Ana Sá Lopes – Jornal i, opinião
Foi preciso uma semana inteirinha para o governo esclarecer os cortes nas pensões de viuvez. 96% dos beneficiários respiraram de alívio: o corte só vai atingir os detentores de rendimentos superiores a 2000 euros, uma fortuna a preços actuais. Portas fez o seu papel de grande actor dramático inglês: “Houve quem quisesse assustar e alarmar sem escrúpulos os idosos”.
Esse “quem” tem nome: foi o próprio governo que quis assustar e alarmar sem escrúpulos os idosos e os deixou uma semana paralisados de maneira a que ontem suspirassem, na sua esmagadora maioria, de alívio.

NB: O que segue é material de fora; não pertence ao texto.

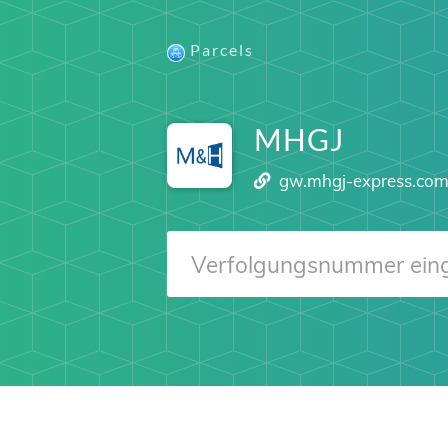
Parcels
MHGJ
gw.mhgj-express.co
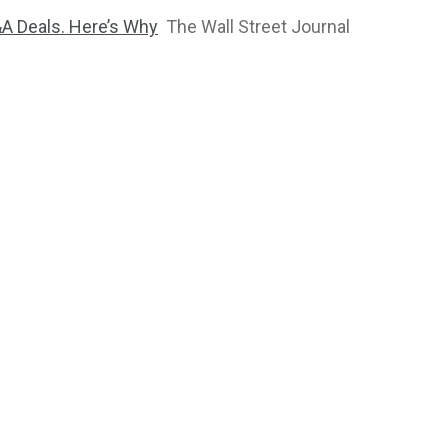
&A Deals. Here’s Why
The Wall Street Journal
2764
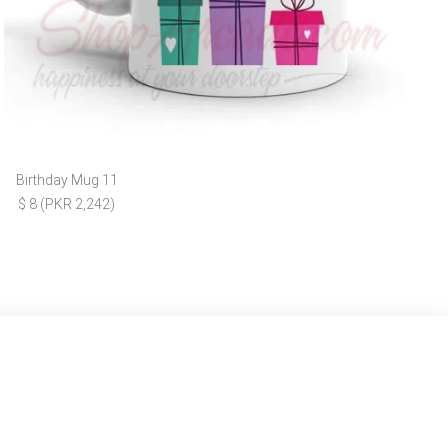
Birthday Mug 11
$ 8 (PKR 2,242)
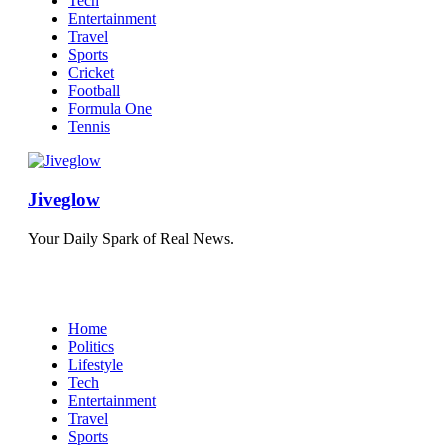
Tech
Entertainment
Travel
Sports
Cricket
Football
Formula One
Tennis
Jiveglow
Your Daily Spark of Real News.
Home
Politics
Lifestyle
Tech
Entertainment
Travel
Sports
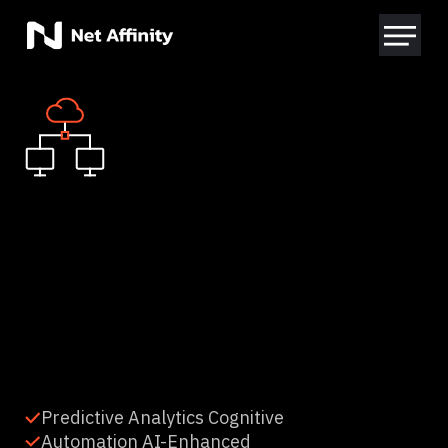
Predictive Analytics Cognitive
Automation AI-Enhanced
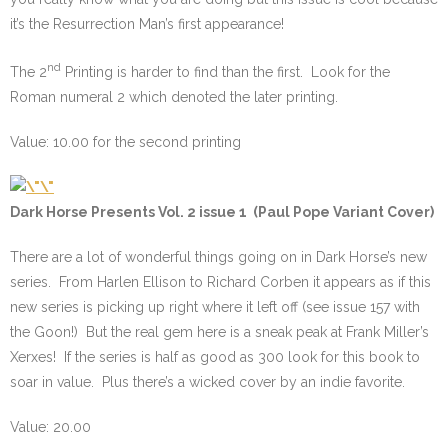
it’s the Resurrection Man’s first appearance!
nd
The 2
Printing is harder to find than the first. Look for the
Roman numeral 2 which denoted the later printing.
Value: 10.00 for the second printing
Dark Horse Presents Vol. 2 issue 1 (Paul Pope Variant Cover)
There are a lot of wonderful things going on in Dark Horse’s new
series. From Harlen Ellison to Richard Corben it appears as if this
new series is picking up right where it left off (see issue 157 with
the Goon!) But the real gem here is a sneak peak at Frank Miller’s
Xerxes! If the series is half as good as 300 look for this book to
soar in value. Plus there’s a wicked cover by an indie favorite.
Value: 20.00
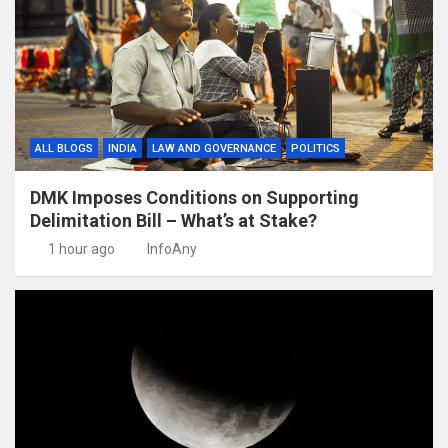
ALL BLOGS
INDIA
LAW AND GOVERNANCE
POLITICS
DMK Imposes Conditions on Supporting
Delimitation Bill – What’s at Stake?
1 hour ago
InfoAny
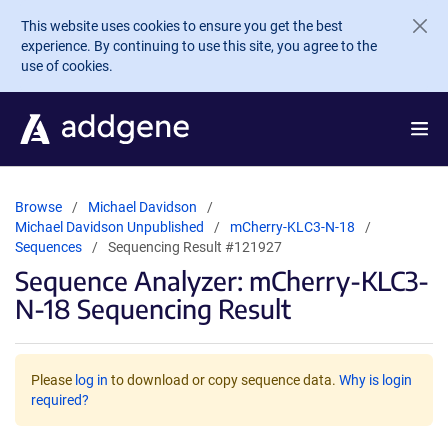
Skip to main content
This website uses cookies to ensure you get the best
experience. By continuing to use this site, you agree to the
use of cookies.
Browse
Michael Davidson
Michael Davidson Unpublished
mCherry-KLC3-N-18
Sequences
Sequencing Result #121927
Sequence Analyzer: mCherry-KLC3-
N-18 Sequencing Result
Please
log in
to download or copy sequence data.
Why is login
required?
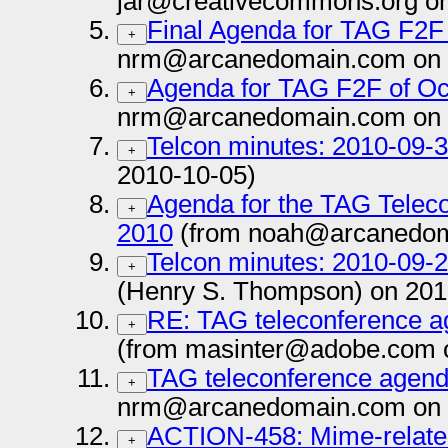
jar@creativecommons.org on
Final Agenda for TAG F2F
+
nrm@arcanedomain.com on 
Agenda for TAG F2F of Oc
+
nrm@arcanedomain.com on 
Telcon minutes: 2010-09-
+
2010-10-05)
Agenda for the TAG Telec
+
2010
(from noah@arcanedom
Telcon minutes: 2010-09-
+
(Henry S. Thompson) on 201
RE: TAG teleconference a
+
(from masinter@adobe.com 
TAG teleconference agenda
+
nrm@arcanedomain.com on 
ACTION-458: Mime-related 
+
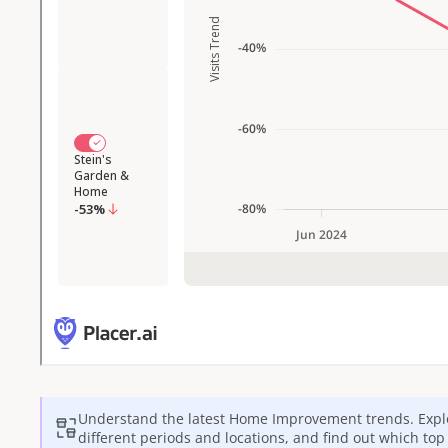
Understand the latest
Home Improvement
trends. Expl
different periods and locations, and find out which to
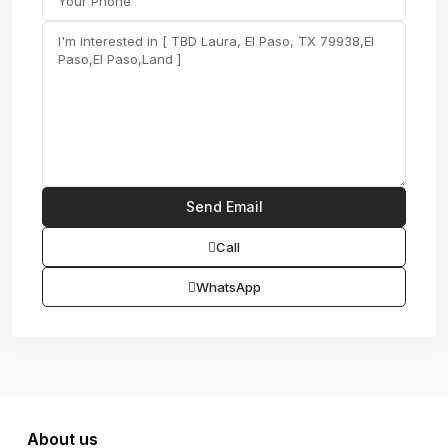
Call
WhatsApp
About us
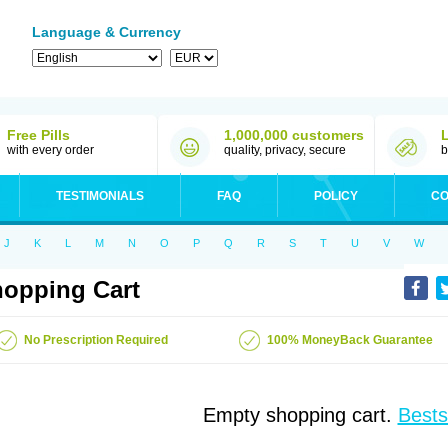
Language & Currency
Free Pills
1,000,000 customers
with every order
quality, privacy, secure
b
TESTIMONIALS
FAQ
POLICY
CO
J
K
L
M
N
O
P
Q
R
S
T
U
V
W
opping Cart
No Prescription Required
100% MoneyBack Guarantee
Empty shopping cart.
Bests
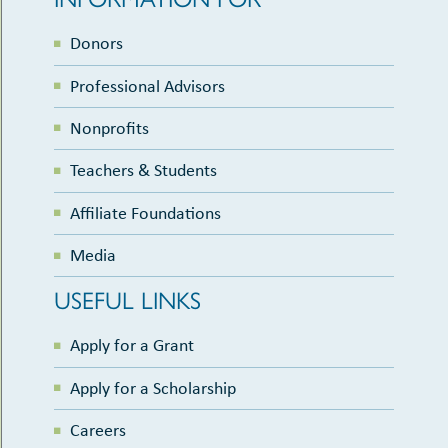
Donors
Professional Advisors
Nonprofits
Teachers & Students
Affiliate Foundations
Media
USEFUL LINKS
Apply for a Grant
Apply for a Scholarship
Careers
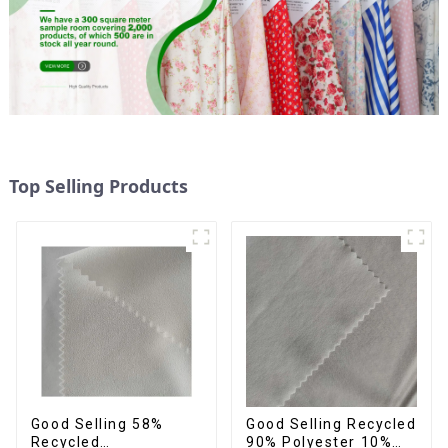
Top Selling Products
Good Selling 58%
Good Selling Recycled
Recycled
90% Polyester 10%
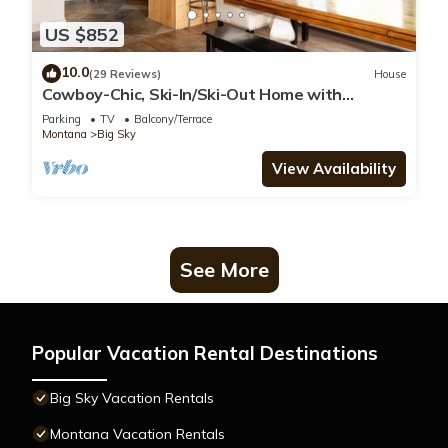
US $852
10.0
(29 Reviews)
House
Cowboy-Chic, Ski-In/Ski-Out Home with
Mountain Views!
Parking
TV
Balcony/Terrace
Montana
Big Sky
View Availability
See More
Popular Vacation Rental Destinations
Big Sky Vacation Rentals
Montana Vacation Rentals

Se a fuga de informação que deixou Portas “furioso”, como escrevia o “Expresso”, veio da ala PSD do governo (instituição onde, neste momento, se encontram os maiores inimigos de Portas) é uma prova cabal que o estado da coligação é tão gasoso como o era no dia 2 de Julho quando Portas anunciou a irrevogável demissão.

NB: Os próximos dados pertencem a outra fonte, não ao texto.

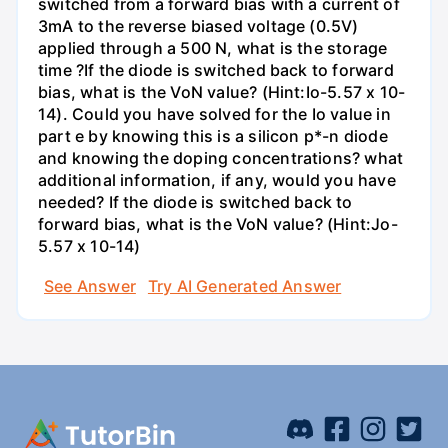
switched from a forward bias with a current of
3mA to the reverse biased voltage (0.5V)
applied through a 500 N, what is the storage
time ?If the diode is switched back to forward
bias, what is the VoN value? (Hint:Io-5.57 x 10-
14). Could you have solved for the Io value in
part e by knowing this is a silicon p*-n diode
and knowing the doping concentrations? what
additional information, if any, would you have
needed? If the diode is switched back to
forward bias, what is the VoN value? (Hint:Jo-
5.57 x 10-14)
See Answer
Try AI Generated Answer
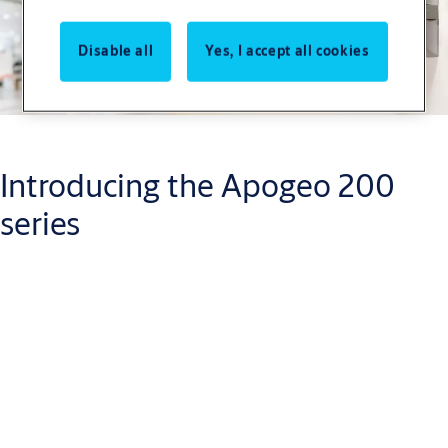
Disable all
Yes, I accept all cookies
Introducing the Apogeo 200
series
Delivering a robust and adaptable rim-type panic exit device
designed for quick installation and reliable performance.
Ideal for retrofitting or new builds, this series combines
advanced engineering with a sleek aesthetic, making it the
perfect choice for high-traffic environments.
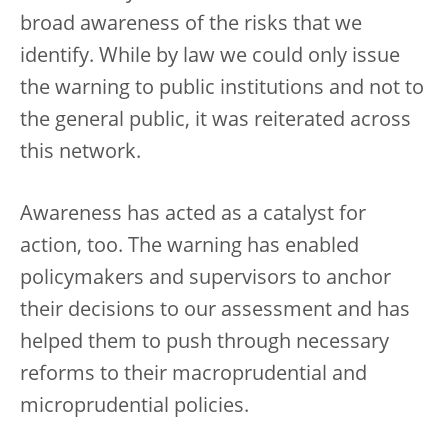
broad awareness of the risks that we
identify. While by law we could only issue
the warning to public institutions and not to
the general public, it was reiterated across
this network.
Awareness has acted as a catalyst for
action, too. The warning has enabled
policymakers and supervisors to anchor
their decisions to our assessment and has
helped them to push through necessary
reforms to their macroprudential and
microprudential policies.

A teoria da conspiração alternativa – que vem do outro lado do ringue – é que a informação foi posta a circular pelo próprio CDS para poder proporcionar ontem o momento de alívio à grande maioria dos viúvos deste país. As duas teorias são exemplares da decadência a que o governo chegou em vésperas de entrega de um Orçamento do Estado impossível – e com todos os ingredientes para poder vir a ser novamente chumbado pelo Tribunal Constitucional.
Não há explicação para que o governo (a ala PSD, mais a ala CDS ou o “bando de adolescentes” como diz Marques Mendes) tenha deixado o país suspenso durante uma semana sem um esclarecimento decente sobre a dimensão do cortes das pensões de viuvez, que afectam um dos mais frágeis grupos da sociedade, neste momento encarregado de sustentar os filhos desempregados à conta de uma política económica desastrosa que conduz à recessão.
O Presidente da República cometeu um grave erro quando, depois de num primeiro momento ter manifestado desconfiança na solução avançada pelo PSD e CDS para a crise na coligação, não convocou eleições antecipadas no Verão. A “confiança” e a “solidez” quebraram-se para nunca mais voltar. Pedro e Paulo vão continuar a odiar-se em privado e já não o conseguem esconder convenientemente em público. As respectivas cortes estão tão acirradas como na semana que se seguiu à demissão de Vítor Gaspar. E não existe limite para a “falta de escrúpulos”: quando o Orçamento for público, ele revelar-se-á em todo o seu esplendor.